Иерей Григорий оказался лихим водителем, а петляющая по полям дорога, согласно карте должная привести путешественников к замку Чейт, уже многие годы пребывала в крайне плачевном состоянии, изобилуя вывороченными камнями, глубокими рытвинами и колдобинами. Грузовик нещадно трясло и бросало из стороны в сторону, а из его кузова периодически долетали жалобные вопли Ната и Ариэллы, причудливо разбавленные беззастенчивой бранью циничной Оливии. Наконец на горизонте показался высокий холм, на вершине которого красовались древние развалины, оставшиеся от некогда прекрасного замка, безраздельно господствующего над окрестными деревушками, ныне покинутыми и обезлюдевшими. Серые руины казались абсолютно неживыми, окутанными аурой забвения и мирно спящими под толстыми снеговыми шапками.
«Зачем мы сюда прибыли? Реально ли здесь что-то найти? — пессимистично перебирал догадки Конрад, внимательно разглядывая остатки крепостной стены с узкими бойницами для стрельбы из лука и арбалета. — Да и разве может «Божий Завет» храниться в столь неприглядном месте?» Его взгляд оценивающе скользил по обледенелым склонам холма, проникал в разломы стены и даже засек какие-то уродливые фрагменты, в которых вервольф с содроганием опознал статую Пречистой Богородицы. А еще он явственно ощутил огромную силу темной магии, плотным покрывалом укрывающей развалины Чейта.
— Это место проклято! — испуганно вскричал он, невольно отшатываясь и отводя глаза так поспешно, словно витающая над замком тьма могла их выжечь. — Я бы предпочел обойти его стороной…
— С нами Господь! — экзальтированно напомнил отец Григорий. — И его ангелы.
— Ой, что-то их давно уже не слышно! — встрепенулся оборотень. — Похоже, мы их совсем растрясли… — Оба бегом бросились к кузову, заглянули внутрь и потрясенно замерли…

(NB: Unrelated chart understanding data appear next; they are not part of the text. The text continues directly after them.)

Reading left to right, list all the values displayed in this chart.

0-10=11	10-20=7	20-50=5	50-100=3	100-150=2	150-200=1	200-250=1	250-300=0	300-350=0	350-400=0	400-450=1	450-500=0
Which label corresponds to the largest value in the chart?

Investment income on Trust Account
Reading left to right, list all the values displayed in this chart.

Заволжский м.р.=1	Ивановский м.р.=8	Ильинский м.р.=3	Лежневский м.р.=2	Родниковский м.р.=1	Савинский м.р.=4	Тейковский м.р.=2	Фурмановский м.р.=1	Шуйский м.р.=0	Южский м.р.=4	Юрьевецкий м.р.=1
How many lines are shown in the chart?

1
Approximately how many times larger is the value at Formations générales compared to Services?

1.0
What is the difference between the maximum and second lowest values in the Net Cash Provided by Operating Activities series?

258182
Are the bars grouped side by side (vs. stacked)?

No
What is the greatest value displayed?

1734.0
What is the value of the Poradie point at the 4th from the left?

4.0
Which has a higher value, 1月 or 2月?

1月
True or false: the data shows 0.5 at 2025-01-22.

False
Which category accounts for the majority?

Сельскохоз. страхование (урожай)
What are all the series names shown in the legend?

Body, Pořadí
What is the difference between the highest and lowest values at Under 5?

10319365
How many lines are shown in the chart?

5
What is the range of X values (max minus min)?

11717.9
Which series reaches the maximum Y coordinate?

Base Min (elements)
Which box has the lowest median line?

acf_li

В центре короба картинно раскорячился несчастный Натаниэль. Его лицо побелело словно мрамор, длинные ресницы опушились инеем, да и вся фигура ангела напоминала сейчас прекрасную ледяную статую, ибо широко распахнутые крылья страдальца занимали практически весь кузов, своими перьями-кинжалами прочно вонзившись в деревянные стенки. Следовало признать, Нат придумал идеальный способ защититься от тряски, но увы, уже не смог самостоятельно освободить завязшие в досках крылья. У его ног притулились девушки, цепко обнявшие колени плененного красавца.
— Ну и ну, — растерянно промычал отец Григорий. — Чего там говорится в пословице про неловкого танцора и его детородные органы?..
— Зато плохому танцору в бане завидуют! — Драчливая валькирия немедленно вступилась на защиту друга.
Натаниэль покаянно мигнул, будучи не в силах разлепить закостеневшие от сильнейшего озноба губы.
— Боролись с тряской и победили! — объективно констатировал предельно изумленный оборотень, внимательно рассматривая героическое трио.
— Ага, победили! — размазывая сопли по щекам, согласилась Ариэлла. — Никто не поставит нас на колени…
— …ибо мы лежали, лежим и будем лежать! — ехидно закончила Оливия.